Le cinéma grec ne connaît pas la crise
Déjà en 2009, Lanthimos séduit le festival de Cannes et remporte le prix «Un certain regard» avec son film Canine. L'histoire : un portrait surréaliste d'une famille grecque dans laquelle trois adolescents restent cloîtrés chez eux sans avoir accès au monde extérieur. Résultat : les jeunes croient que les chats sont des assassins et prennent les fleurs jaunes pour des zombies. Cette œuvre, pami tant d'autres, est issue d'une nouvelle génération de réalisateurs qui doivent faire face aux aléas de la crise plombant le pays depuis 2008.
Dans un entretien accordé au Guardian, Yorgos Lanthimos explique : «Les réalisateurs partagent un point commun, le manque de moyens. Nous devons nous débrouiller avec peu de budget et faire de petits films.»
Ce manque de moyens les a contraints à développer un cinéma d'un nouveau genre. Ils ont rompu avec le cinéma des années 90 et l'héritage du grand Théo Angelopoulos. La récession a coûté à des milliers de personnes leur emploi ou leur logement. Une récession et un marasme économique qui a balayé comme une lame de fond la société. Un bouleversement qui a suscité la curiosité et la créativité des cinéastes. Pour Orestis Andreadaxis, directeur du festival du film d'Athènes, «la nouvelle génération de cinéastes est plus ouverte d'esprit. La crise financière, malheureusement, rend les artistes plus sensibles face aux problèmes de la société, ce qui leur permet de mieux rendre la réalité qui les entoure.»
Placé sous le feu des projecteurs, avec la diffusion des images des manifestations anti-austérité, souvent violentes, la Grèce a attiré les regards et l'intérêt du monde entier. «Les gens ont essayé de comprendre ce qui s'y passait» explique à l'AFP, Grégory Karantinakis, le patron du Centre du cinéma grec.
En 2013, Miss Violence, l'histoire du suicide d'une petite fille de 11 ans, a permis à Alexandros Avranas de remporter le Lion d'Argent du meilleur réalisateur à la Mostra de Venise et de pointer le doigt sur les souffrances de tout un peuple. Pour l'acteur français d'origine grecque, Georges Corraface, «la crise a été d'une aide inattendue, en faisant se rencontrer des gens très créatifs et en les contraignant à travailler ensemble».

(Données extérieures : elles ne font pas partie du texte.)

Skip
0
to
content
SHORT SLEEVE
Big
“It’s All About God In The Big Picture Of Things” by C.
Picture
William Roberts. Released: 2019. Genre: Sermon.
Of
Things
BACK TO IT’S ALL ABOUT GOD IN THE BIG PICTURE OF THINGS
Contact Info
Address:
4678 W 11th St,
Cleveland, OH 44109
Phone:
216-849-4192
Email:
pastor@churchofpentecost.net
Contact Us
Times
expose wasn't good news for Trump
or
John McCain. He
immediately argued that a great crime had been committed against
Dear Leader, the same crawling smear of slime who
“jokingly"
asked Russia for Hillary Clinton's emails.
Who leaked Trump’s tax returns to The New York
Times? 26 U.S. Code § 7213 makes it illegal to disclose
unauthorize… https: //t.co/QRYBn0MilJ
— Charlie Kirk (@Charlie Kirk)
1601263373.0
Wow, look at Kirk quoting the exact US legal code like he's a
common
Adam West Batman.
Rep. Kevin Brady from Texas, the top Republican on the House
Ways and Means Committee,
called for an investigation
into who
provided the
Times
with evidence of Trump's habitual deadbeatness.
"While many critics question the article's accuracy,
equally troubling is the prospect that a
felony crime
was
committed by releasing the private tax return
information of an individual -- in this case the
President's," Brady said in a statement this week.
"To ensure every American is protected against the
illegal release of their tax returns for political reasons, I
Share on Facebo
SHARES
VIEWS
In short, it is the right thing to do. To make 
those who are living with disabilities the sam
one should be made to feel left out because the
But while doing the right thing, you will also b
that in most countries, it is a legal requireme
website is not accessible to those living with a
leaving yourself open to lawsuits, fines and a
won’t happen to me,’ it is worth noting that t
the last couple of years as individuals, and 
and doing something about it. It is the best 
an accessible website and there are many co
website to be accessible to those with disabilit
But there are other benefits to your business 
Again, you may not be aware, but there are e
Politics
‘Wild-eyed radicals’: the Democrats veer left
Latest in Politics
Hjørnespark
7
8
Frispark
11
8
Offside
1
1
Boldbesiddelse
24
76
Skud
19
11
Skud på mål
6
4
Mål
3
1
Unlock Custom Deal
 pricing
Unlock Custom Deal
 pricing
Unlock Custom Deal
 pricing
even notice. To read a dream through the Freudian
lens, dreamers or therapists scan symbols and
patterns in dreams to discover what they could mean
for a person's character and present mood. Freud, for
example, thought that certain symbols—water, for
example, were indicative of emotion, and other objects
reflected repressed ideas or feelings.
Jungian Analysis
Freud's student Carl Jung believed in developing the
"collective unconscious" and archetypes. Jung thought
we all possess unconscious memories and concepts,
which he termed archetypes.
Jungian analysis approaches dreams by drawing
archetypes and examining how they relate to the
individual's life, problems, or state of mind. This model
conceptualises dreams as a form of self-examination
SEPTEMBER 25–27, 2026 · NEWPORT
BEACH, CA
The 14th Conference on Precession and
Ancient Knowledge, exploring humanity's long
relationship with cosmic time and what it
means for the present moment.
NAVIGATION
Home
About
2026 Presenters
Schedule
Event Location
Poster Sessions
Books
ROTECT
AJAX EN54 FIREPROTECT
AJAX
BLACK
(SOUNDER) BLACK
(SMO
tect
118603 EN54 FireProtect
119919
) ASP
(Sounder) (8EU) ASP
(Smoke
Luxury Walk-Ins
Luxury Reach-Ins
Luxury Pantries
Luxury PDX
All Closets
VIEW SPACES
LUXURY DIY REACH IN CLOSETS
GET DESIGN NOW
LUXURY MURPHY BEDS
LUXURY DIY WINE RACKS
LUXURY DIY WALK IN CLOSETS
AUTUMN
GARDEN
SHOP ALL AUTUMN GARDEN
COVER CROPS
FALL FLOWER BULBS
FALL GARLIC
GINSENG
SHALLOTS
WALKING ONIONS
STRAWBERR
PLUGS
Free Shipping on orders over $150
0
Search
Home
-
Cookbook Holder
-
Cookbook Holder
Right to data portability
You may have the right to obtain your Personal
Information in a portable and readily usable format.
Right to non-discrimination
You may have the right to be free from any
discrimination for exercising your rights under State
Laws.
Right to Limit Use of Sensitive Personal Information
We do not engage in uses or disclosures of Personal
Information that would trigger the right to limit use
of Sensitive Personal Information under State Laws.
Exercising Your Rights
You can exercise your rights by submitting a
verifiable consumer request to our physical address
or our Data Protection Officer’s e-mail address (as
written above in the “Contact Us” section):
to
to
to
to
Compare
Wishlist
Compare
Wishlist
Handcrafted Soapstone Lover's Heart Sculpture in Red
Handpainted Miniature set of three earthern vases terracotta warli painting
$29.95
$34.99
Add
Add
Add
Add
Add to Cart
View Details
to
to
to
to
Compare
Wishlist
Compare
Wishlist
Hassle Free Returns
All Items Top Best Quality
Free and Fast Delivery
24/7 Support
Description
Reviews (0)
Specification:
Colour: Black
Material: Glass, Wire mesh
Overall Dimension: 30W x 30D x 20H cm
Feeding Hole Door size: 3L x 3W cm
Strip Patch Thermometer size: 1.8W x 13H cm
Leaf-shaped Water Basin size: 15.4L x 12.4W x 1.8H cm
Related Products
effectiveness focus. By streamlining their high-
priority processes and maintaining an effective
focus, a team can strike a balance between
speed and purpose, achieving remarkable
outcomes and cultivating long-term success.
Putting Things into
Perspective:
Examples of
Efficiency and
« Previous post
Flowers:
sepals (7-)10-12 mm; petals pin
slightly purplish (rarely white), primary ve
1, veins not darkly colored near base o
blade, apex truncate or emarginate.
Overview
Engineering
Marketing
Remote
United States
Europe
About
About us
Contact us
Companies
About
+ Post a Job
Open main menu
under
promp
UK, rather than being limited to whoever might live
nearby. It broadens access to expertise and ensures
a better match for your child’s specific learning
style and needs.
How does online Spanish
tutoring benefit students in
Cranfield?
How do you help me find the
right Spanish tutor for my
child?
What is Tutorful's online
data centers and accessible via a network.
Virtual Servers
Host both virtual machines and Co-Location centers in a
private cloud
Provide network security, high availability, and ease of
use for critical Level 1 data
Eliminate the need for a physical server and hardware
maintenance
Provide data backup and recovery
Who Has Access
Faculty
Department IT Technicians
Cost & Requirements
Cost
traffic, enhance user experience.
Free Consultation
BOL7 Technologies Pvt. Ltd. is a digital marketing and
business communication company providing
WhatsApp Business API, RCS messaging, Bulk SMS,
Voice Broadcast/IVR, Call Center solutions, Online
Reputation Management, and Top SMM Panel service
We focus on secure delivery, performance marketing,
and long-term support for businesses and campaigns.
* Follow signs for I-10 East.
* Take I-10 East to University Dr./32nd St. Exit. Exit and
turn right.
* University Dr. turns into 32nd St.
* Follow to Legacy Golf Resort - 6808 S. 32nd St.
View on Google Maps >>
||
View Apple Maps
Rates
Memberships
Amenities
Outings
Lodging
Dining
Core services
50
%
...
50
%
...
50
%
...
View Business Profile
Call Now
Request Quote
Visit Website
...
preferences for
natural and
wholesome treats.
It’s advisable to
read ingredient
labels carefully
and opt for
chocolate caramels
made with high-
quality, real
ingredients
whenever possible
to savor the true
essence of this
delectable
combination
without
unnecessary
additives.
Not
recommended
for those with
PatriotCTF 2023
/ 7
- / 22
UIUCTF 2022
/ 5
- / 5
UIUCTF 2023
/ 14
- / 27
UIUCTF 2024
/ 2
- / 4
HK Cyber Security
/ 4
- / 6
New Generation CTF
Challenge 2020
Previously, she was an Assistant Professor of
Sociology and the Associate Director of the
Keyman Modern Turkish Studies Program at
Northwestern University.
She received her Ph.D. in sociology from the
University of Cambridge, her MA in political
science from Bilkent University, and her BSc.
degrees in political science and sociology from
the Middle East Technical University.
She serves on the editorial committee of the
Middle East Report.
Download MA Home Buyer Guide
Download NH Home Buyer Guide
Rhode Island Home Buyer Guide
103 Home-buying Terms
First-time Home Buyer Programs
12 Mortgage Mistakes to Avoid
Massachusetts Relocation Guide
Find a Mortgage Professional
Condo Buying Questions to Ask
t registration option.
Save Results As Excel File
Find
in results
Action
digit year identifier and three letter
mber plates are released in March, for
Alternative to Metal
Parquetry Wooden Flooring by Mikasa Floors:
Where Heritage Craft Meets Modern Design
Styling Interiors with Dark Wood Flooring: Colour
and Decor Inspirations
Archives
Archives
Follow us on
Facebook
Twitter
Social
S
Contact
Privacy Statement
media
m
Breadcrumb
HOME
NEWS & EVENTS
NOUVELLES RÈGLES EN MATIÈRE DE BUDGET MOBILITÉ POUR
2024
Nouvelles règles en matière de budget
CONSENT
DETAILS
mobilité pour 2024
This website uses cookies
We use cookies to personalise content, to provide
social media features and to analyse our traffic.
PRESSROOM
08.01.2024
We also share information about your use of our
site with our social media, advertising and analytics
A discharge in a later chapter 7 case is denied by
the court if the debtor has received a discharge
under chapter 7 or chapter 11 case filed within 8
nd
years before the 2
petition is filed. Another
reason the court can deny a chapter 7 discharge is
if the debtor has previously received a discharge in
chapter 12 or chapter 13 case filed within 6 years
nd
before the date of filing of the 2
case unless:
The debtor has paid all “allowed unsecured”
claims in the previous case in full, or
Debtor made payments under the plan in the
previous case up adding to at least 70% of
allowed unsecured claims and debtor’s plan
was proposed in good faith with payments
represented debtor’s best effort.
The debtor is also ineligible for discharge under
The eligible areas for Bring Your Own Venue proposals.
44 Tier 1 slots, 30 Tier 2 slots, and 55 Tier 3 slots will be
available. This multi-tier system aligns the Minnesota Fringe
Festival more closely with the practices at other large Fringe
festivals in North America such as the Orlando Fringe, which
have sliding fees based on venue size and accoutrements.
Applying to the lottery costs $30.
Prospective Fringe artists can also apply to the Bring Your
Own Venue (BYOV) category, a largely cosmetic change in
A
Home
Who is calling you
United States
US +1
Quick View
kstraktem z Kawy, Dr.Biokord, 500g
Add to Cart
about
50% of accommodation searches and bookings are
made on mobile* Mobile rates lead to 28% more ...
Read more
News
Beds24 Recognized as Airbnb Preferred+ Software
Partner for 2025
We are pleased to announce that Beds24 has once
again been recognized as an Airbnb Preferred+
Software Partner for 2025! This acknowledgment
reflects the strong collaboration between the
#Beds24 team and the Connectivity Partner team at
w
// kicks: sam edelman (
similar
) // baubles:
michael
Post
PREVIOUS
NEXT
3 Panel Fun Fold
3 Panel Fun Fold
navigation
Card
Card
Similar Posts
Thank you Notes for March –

Une théorie corroborée par Michalis Konstantatos, sur Euronews, en marge du festival du film d'Athènes : «Les films grecs traitent de sujets universels, pas seulement de sujets qui touchent à la réalité du quotidien des Grecs. Les cinéastes de ce pays n'ont pas un rond, c'est dingue! Ca a toujours été très dur de monter un film en Grèce. Aujourd'hui, c'est encore pire. Si on parvient encore à tourner, c'est parce qu'on trouve facilement de très bonnes équipes techniques, des gens prêts à bosser pour pas grand chose.»
Le cinéma grec fait régulièrement le «buzz» dans les festivals. Les troubles sociaux ont toujours inspiré les artistes et, en Grèce, il y avait comme une urgence à «dire les choses». Dans le pays, le chômage atteint 27% de la population et touche 60% des jeunes.
La barrière de la langue avait longtemps limité la distribution des films grecs. Désormais, les réalisateurs ont compris qu'il fallait émouvoir le public pour atteindre le plus grand nombre de spectateurs. «Il y a très peu de place pour les films grecs, il faut donc qu'ils choquent un peu, qu'ils réveillent les gens et je crois que les Grecs l'ont compris», résume Georges Corraface. La donne a changé. «Quand il y avait de l'argent, sur une quinzaine de films tournés chaque année, il ne pouvait y en avoir que deux effectivement projetés en salle et certains réalisateurs s'en fichaient», explique un spécialiste cinéma.
«Je pense que les films grecs obtiennent de nombreux prix à l'étranger parce qu'ils capturent une vérité sociale qui concerne la Grèce, mais aussi le monde entier», conclut la dénicheuse de talents, Faliro House.